[EXCERPT]
=-=-=-=-=

Multi-sphere shape generator for DEM simulations of complex-shaped particles

This paper introduces MSS, a novel algorithm that generates multi-sphere representations of complex-shaped particles for DEM simulations, offering superior shape approximation accuracy at lower computational costs compared to existing methods.

The Gist

Imagine you are trying to build a perfect replica of a complex object—like a human femur bone or a jagged grain of sand—using only a pile of smooth, round marbles. This is exactly the challenge scientists face when they want to simulate how sand, soil, or powders behave in computer models.

In the world of engineering and physics, this is called DEM (Discrete Element Method). To make the computer understand a weirdly shaped rock, scientists break it down into a cluster of overlapping spheres (marbles). The better the cluster fits the original shape, the more accurate the simulation.

However, finding the perfect arrangement of marbles is like trying to fill a complex-shaped cookie jar with marbles without leaving gaps or poking out too far. Previous methods were often slow, required a lot of manual tweaking, or ended up with "bumpy" marbles that made the simulation look unrealistic.

This paper introduces a new, smarter tool called MSS (Multi-Sphere Shape). Here is how it works, explained through simple analogies:

1. The "Heat Map" Strategy (Euclidean Distance Transform)

Imagine you have a 3D map of your target object (say, a bone). Instead of looking at the surface, MSS looks at the "depth" of the object.

=-=-=-=-=

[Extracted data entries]
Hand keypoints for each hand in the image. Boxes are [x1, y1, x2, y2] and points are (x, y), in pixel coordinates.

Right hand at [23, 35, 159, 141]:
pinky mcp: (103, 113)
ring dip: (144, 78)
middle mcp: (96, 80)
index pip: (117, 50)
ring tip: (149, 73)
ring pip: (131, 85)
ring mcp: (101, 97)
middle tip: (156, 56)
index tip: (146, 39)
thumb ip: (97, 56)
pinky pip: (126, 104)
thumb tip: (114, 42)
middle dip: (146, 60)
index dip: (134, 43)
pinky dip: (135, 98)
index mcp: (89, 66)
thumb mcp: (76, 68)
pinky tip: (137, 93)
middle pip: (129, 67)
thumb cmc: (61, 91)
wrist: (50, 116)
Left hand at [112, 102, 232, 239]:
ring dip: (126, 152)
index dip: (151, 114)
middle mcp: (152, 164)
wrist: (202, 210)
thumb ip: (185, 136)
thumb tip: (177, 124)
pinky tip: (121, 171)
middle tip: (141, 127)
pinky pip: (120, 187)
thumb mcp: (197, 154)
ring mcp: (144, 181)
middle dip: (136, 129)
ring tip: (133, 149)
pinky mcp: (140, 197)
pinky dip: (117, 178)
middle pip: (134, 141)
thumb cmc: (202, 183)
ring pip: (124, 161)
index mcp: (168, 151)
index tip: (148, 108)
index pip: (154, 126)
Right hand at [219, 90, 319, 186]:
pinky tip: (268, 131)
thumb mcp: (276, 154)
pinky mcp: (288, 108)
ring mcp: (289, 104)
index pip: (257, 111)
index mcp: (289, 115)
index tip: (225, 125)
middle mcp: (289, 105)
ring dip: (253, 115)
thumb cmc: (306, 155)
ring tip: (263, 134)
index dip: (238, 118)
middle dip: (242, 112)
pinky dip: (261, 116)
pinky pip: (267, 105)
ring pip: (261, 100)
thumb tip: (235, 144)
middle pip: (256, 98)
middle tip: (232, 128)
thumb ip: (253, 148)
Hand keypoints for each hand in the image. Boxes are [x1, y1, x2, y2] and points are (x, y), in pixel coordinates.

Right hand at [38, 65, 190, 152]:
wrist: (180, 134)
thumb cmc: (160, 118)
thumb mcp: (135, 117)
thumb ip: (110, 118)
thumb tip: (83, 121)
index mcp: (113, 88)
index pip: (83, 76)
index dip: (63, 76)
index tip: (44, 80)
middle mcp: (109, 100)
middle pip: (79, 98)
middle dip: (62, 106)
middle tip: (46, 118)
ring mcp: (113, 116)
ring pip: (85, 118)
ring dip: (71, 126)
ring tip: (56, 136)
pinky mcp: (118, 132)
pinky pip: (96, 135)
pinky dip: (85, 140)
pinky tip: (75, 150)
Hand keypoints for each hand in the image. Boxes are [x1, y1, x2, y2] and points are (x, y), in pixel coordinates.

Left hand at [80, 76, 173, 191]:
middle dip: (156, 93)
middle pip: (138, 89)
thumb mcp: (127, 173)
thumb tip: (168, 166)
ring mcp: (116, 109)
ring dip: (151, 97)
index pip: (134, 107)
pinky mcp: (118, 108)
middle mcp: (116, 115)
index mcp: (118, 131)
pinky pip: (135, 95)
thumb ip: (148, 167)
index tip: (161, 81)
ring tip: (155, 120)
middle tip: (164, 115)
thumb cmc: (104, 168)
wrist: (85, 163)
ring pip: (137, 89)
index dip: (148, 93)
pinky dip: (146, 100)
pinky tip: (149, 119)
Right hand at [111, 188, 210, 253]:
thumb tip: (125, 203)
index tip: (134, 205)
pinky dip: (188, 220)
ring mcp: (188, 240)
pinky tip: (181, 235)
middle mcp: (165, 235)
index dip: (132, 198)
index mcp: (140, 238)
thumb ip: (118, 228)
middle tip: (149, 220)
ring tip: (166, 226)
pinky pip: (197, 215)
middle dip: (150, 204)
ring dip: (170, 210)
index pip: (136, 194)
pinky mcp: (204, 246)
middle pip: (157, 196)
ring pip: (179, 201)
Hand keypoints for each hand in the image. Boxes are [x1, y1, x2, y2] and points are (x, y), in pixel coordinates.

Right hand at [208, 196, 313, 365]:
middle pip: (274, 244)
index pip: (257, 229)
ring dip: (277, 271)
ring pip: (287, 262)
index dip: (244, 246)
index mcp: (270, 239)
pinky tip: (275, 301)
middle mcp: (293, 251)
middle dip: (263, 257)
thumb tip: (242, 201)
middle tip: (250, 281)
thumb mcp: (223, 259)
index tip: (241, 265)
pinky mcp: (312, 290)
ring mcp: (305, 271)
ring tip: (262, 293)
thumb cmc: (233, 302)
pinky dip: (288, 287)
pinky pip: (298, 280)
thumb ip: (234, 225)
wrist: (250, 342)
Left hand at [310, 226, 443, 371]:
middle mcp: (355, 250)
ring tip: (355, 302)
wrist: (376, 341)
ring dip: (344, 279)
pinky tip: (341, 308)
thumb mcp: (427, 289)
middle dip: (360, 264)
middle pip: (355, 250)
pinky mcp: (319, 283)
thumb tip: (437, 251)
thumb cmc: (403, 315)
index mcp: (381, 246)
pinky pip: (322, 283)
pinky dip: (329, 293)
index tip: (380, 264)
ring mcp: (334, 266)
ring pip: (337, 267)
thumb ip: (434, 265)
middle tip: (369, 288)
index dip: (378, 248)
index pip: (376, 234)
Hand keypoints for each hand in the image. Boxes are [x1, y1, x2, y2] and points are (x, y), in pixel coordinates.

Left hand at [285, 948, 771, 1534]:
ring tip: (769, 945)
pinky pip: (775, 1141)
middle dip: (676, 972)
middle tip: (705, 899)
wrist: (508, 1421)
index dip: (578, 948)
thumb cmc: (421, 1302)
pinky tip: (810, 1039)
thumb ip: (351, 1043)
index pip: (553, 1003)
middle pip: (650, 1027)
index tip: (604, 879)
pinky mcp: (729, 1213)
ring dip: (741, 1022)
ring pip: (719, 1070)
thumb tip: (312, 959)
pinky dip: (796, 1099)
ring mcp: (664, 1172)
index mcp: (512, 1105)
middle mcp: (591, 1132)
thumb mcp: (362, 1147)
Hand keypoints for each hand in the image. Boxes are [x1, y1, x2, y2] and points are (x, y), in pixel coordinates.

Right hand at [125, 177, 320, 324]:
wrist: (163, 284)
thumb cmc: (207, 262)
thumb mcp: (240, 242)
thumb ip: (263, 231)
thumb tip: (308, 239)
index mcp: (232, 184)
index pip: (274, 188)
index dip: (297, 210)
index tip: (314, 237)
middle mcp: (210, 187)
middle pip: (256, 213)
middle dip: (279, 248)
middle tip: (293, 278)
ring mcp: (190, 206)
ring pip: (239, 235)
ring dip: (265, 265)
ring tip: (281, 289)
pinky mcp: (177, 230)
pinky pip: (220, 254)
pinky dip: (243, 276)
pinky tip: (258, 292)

=-=-=-=-=

[WHAT IS EXPECTED] In the excerpt on multi-sphere shape generation, what does MSS look at instead of the surface of the target object?

[WRITTEN REPLY] MSS looks at the "depth" of the object.